**GIVEN ENTRIES**
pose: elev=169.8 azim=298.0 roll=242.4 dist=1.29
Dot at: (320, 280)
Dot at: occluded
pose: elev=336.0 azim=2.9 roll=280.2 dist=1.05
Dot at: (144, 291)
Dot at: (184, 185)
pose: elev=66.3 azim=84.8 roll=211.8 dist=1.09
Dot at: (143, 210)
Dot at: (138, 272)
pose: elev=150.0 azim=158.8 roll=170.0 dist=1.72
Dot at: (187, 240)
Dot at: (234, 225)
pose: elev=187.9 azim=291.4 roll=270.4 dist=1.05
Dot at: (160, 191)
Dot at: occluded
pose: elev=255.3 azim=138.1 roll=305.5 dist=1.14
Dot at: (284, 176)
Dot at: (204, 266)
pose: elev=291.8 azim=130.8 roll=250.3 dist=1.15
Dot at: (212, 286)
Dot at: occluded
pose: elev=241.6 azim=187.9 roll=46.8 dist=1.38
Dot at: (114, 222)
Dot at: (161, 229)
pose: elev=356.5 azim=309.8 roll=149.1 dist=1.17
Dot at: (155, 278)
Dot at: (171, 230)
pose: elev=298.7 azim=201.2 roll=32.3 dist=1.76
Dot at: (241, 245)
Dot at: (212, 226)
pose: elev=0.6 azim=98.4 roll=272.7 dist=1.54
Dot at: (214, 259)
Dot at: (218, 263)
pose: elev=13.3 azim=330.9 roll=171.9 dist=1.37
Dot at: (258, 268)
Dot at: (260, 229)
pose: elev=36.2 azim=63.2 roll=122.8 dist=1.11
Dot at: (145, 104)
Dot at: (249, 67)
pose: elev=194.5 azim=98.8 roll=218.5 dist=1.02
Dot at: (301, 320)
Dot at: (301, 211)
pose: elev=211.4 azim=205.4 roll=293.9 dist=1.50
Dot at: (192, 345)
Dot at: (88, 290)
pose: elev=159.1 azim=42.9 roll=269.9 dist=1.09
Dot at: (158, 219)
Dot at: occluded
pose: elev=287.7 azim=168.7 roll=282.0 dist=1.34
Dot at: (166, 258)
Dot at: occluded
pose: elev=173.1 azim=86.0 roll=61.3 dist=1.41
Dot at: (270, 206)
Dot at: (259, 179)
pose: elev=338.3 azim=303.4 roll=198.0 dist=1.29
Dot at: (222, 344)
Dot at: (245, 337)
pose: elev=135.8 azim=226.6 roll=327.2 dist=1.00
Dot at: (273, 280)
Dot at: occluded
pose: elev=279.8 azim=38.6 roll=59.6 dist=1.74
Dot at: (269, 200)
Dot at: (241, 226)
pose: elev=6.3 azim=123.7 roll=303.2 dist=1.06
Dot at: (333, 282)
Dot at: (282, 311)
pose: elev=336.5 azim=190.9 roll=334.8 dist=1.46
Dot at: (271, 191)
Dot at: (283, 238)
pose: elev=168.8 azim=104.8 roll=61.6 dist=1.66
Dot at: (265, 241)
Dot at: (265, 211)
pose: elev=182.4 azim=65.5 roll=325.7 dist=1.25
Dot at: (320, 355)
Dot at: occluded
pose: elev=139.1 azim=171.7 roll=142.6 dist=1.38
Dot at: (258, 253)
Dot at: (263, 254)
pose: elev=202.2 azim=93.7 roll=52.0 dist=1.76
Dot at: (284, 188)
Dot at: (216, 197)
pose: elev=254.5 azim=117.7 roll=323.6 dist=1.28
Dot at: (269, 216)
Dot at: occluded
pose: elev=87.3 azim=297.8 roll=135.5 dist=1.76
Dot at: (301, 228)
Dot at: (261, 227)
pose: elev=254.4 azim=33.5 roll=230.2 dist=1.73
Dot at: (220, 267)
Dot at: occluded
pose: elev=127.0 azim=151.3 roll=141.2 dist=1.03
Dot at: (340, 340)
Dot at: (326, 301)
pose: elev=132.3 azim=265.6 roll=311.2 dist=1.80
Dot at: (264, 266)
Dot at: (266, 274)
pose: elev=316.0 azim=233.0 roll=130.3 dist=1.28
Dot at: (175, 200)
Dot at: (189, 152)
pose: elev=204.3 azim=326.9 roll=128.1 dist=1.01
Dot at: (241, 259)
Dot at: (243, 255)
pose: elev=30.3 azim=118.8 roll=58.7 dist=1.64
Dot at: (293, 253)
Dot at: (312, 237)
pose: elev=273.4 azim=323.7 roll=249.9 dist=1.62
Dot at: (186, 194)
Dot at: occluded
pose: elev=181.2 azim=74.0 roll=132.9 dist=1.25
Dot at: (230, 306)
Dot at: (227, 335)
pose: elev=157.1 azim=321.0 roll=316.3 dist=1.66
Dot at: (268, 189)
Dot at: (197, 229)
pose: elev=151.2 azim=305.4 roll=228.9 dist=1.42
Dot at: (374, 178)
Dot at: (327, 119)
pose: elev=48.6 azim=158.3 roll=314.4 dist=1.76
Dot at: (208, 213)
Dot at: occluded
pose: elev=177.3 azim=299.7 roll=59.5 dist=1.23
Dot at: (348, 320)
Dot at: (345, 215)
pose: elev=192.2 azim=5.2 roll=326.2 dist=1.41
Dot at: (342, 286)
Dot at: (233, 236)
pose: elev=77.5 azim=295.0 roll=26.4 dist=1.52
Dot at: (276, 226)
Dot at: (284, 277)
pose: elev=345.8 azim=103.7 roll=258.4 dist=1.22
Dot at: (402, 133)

**WHAT YOU HAVE TO DO**
Rewrite every line of the records above as a JSON list of strings, one string per line, leaving out blank lines.

**RESPONSE TO THIS TASK**
[
  "pose: elev=169.8 azim=298.0 roll=242.4 dist=1.29",
  "Dot at: (320, 280)",
  "Dot at: occluded",
  "pose: elev=336.0 azim=2.9 roll=280.2 dist=1.05",
  "Dot at: (144, 291)",
  "Dot at: (184, 185)",
  "pose: elev=66.3 azim=84.8 roll=211.8 dist=1.09",
  "Dot at: (143, 210)",
  "Dot at: (138, 272)",
  "pose: elev=150.0 azim=158.8 roll=170.0 dist=1.72",
  "Dot at: (187, 240)",
  "Dot at: (234, 225)",
  "pose: elev=187.9 azim=291.4 roll=270.4 dist=1.05",
  "Dot at: (160, 191)",
  "Dot at: occluded",
  "pose: elev=255.3 azim=138.1 roll=305.5 dist=1.14",
  "Dot at: (284, 176)",
  "Dot at: (204, 266)",
  "pose: elev=291.8 azim=130.8 roll=250.3 dist=1.15",
  "Dot at: (212, 286)",
  "Dot at: occluded",
  "pose: elev=241.6 azim=187.9 roll=46.8 dist=1.38",
  "Dot at: (114, 222)",
  "Dot at: (161, 229)",
  "pose: elev=356.5 azim=309.8 roll=149.1 dist=1.17",
  "Dot at: (155, 278)",
  "Dot at: (171, 230)",
  "pose: elev=298.7 azim=201.2 roll=32.3 dist=1.76",
  "Dot at: (241, 245)",
  "Dot at: (212, 226)",
  "pose: elev=0.6 azim=98.4 roll=272.7 dist=1.54",
  "Dot at: (214, 259)",
  "Dot at: (218, 263)",
  "pose: elev=13.3 azim=330.9 roll=171.9 dist=1.37",
  "Dot at: (258, 268)",
  "Dot at: (260, 229)",
  "pose: elev=36.2 azim=63.2 roll=122.8 dist=1.11",
  "Dot at: (145, 104)",
  "Dot at: (249, 67)",
  "pose: elev=194.5 azim=98.8 roll=218.5 dist=1.02",
  "Dot at: (301, 320)",
  "Dot at: (301, 211)",
  "pose: elev=211.4 azim=205.4 roll=293.9 dist=1.50",
  "Dot at: (192, 345)",
  "Dot at: (88, 290)",
  "pose: elev=159.1 azim=42.9 roll=269.9 dist=1.09",
  "Dot at: (158, 219)",
  "Dot at: occluded",
  "pose: elev=287.7 azim=168.7 roll=282.0 dist=1.34",
  "Dot at: (166, 258)",
  "Dot at: occluded",
  "pose: elev=173.1 azim=86.0 roll=61.3 dist=1.41",
  "Dot at: (270, 206)",
  "Dot at: (259, 179)",
  "pose: elev=338.3 azim=303.4 roll=198.0 dist=1.29",
  "Dot at: (222, 344)",
  "Dot at: (245, 337)",
  "pose: elev=135.8 azim=226.6 roll=327.2 dist=1.00",
  "Dot at: (273, 280)",
  "Dot at: occluded",
  "pose: elev=279.8 azim=38.6 roll=59.6 dist=1.74",
  "Dot at: (269, 200)",
  "Dot at: (241, 226)",
  "pose: elev=6.3 azim=123.7 roll=303.2 dist=1.06",
  "Dot at: (333, 282)",
  "Dot at: (282, 311)",
  "pose: elev=336.5 azim=190.9 roll=334.8 dist=1.46",
  "Dot at: (271, 191)",
  "Dot at: (283, 238)",
  "pose: elev=168.8 azim=104.8 roll=61.6 dist=1.66",
  "Dot at: (265, 241)",
  "Dot at: (265, 211)",
  "pose: elev=182.4 azim=65.5 roll=325.7 dist=1.25",
  "Dot at: (320, 355)",
  "Dot at: occluded",
  "pose: elev=139.1 azim=171.7 roll=142.6 dist=1.38",
  "Dot at: (258, 253)",
  "Dot at: (263, 254)",
  "pose: elev=202.2 azim=93.7 roll=52.0 dist=1.76",
  "Dot at: (284, 188)",
  "Dot at: (216, 197)",
  "pose: elev=254.5 azim=117.7 roll=323.6 dist=1.28",
  "Dot at: (269, 216)",
  "Dot at: occluded",
  "pose: elev=87.3 azim=297.8 roll=135.5 dist=1.76",
  "Dot at: (301, 228)",
  "Dot at: (261, 227)",
  "pose: elev=254.4 azim=33.5 roll=230.2 dist=1.73",
  "Dot at: (220, 267)",
  "Dot at: occluded",
  "pose: elev=127.0 azim=151.3 roll=141.2 dist=1.03",
  "Dot at: (340, 340)",
  "Dot at: (326, 301)",
  "pose: elev=132.3 azim=265.6 roll=311.2 dist=1.80",
  "Dot at: (264, 266)",
  "Dot at: (266, 274)",
  "pose: elev=316.0 azim=233.0 roll=130.3 dist=1.28",
  "Dot at: (175, 200)",
  "Dot at: (189, 152)",
  "pose: elev=204.3 azim=326.9 roll=128.1 dist=1.01",
  "Dot at: (241, 259)",
  "Dot at: (243, 255)",
  "pose: elev=30.3 azim=118.8 roll=58.7 dist=1.64",
  "Dot at: (293, 253)",
  "Dot at: (312, 237)",
  "pose: elev=273.4 azim=323.7 roll=249.9 dist=1.62",
  "Dot at: (186, 194)",
  "Dot at: occluded",
  "pose: elev=181.2 azim=74.0 roll=132.9 dist=1.25",
  "Dot at: (230, 306)",
  "Dot at: (227, 335)",
  "pose: elev=157.1 azim=321.0 roll=316.3 dist=1.66",
  "Dot at: (268, 189)",
  "Dot at: (197, 229)",
  "pose: elev=151.2 azim=305.4 roll=228.9 dist=1.42",
  "Dot at: (374, 178)",
  "Dot at: (327, 119)",
  "pose: elev=48.6 azim=158.3 roll=314.4 dist=1.76",
  "Dot at: (208, 213)",
  "Dot at: occluded",
  "pose: elev=177.3 azim=299.7 roll=59.5 dist=1.23",
  "Dot at: (348, 320)",
  "Dot at: (345, 215)",
  "pose: elev=192.2 azim=5.2 roll=326.2 dist=1.41",
  "Dot at: (342, 286)",
  "Dot at: (233, 236)",
  "pose: elev=77.5 azim=295.0 roll=26.4 dist=1.52",
  "Dot at: (276, 226)",
  "Dot at: (284, 277)",
  "pose: elev=345.8 azim=103.7 roll=258.4 dist=1.22",
  "Dot at: (402, 133)"
]